### Task objective
Please return every line of the records below, unchanged and in the same order.

### Extracted material

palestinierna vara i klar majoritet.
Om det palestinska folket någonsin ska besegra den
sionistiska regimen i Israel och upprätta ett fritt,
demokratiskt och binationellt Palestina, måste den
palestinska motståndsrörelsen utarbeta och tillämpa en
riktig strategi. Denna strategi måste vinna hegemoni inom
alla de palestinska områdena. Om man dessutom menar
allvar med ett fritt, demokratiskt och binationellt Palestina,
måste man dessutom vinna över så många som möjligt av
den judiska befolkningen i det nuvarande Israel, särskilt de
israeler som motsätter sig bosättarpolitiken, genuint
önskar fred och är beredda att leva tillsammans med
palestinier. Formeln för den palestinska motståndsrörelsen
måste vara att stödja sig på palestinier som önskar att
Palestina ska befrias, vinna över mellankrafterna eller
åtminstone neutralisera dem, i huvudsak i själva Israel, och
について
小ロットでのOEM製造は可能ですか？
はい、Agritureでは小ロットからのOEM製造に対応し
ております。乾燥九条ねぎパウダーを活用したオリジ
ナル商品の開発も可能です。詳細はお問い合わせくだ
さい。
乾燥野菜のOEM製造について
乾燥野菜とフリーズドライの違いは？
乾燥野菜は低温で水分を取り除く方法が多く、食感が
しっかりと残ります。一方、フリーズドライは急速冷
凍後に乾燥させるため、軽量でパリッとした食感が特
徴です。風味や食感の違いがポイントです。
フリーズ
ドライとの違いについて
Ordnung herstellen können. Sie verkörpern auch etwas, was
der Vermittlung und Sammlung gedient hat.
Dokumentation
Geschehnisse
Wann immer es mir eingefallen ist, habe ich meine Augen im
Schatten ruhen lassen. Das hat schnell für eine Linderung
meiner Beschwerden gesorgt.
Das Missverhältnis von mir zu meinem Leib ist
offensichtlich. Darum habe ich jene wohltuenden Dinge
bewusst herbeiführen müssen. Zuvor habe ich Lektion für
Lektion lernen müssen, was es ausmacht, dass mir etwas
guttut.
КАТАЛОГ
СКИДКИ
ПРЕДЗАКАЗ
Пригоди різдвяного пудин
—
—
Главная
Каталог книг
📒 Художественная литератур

### Output
palestinierna vara i klar majoritet.
Om det palestinska folket någonsin ska besegra den
sionistiska regimen i Israel och upprätta ett fritt,
demokratiskt och binationellt Palestina, måste den
palestinska motståndsrörelsen utarbeta och tillämpa en
riktig strategi. Denna strategi måste vinna hegemoni inom
alla de palestinska områdena. Om man dessutom menar
allvar med ett fritt, demokratiskt och binationellt Palestina,
måste man dessutom vinna över så många som möjligt av
den judiska befolkningen i det nuvarande Israel, särskilt de
israeler som motsätter sig bosättarpolitiken, genuint
önskar fred och är beredda att leva tillsammans med
palestinier. Formeln för den palestinska motståndsrörelsen
måste vara att stödja sig på palestinier som önskar att
Palestina ska befrias, vinna över mellankrafterna eller
åtminstone neutralisera dem, i huvudsak i själva Israel, och
について
小ロットでのOEM製造は可能ですか？
はい、Agritureでは小ロットからのOEM製造に対応し
ております。乾燥九条ねぎパウダーを活用したオリジ
ナル商品の開発も可能です。詳細はお問い合わせくだ
さい。
乾燥野菜のOEM製造について
乾燥野菜とフリーズドライの違いは？
乾燥野菜は低温で水分を取り除く方法が多く、食感が
しっかりと残ります。一方、フリーズドライは急速冷
凍後に乾燥させるため、軽量でパリッとした食感が特
徴です。風味や食感の違いがポイントです。
フリーズ
ドライとの違いについて
Ordnung herstellen können. Sie verkörpern auch etwas, was
der Vermittlung und Sammlung gedient hat.
Dokumentation
Geschehnisse
Wann immer es mir eingefallen ist, habe ich meine Augen im
Schatten ruhen lassen. Das hat schnell für eine Linderung
meiner Beschwerden gesorgt.
Das Missverhältnis von mir zu meinem Leib ist
offensichtlich. Darum habe ich jene wohltuenden Dinge
bewusst herbeiführen müssen. Zuvor habe ich Lektion für
Lektion lernen müssen, was es ausmacht, dass mir etwas
guttut.
КАТАЛОГ
СКИДКИ
ПРЕДЗАКАЗ
Пригоди різдвяного пудин
—
—
Главная
Каталог книг
📒 Художественная литератур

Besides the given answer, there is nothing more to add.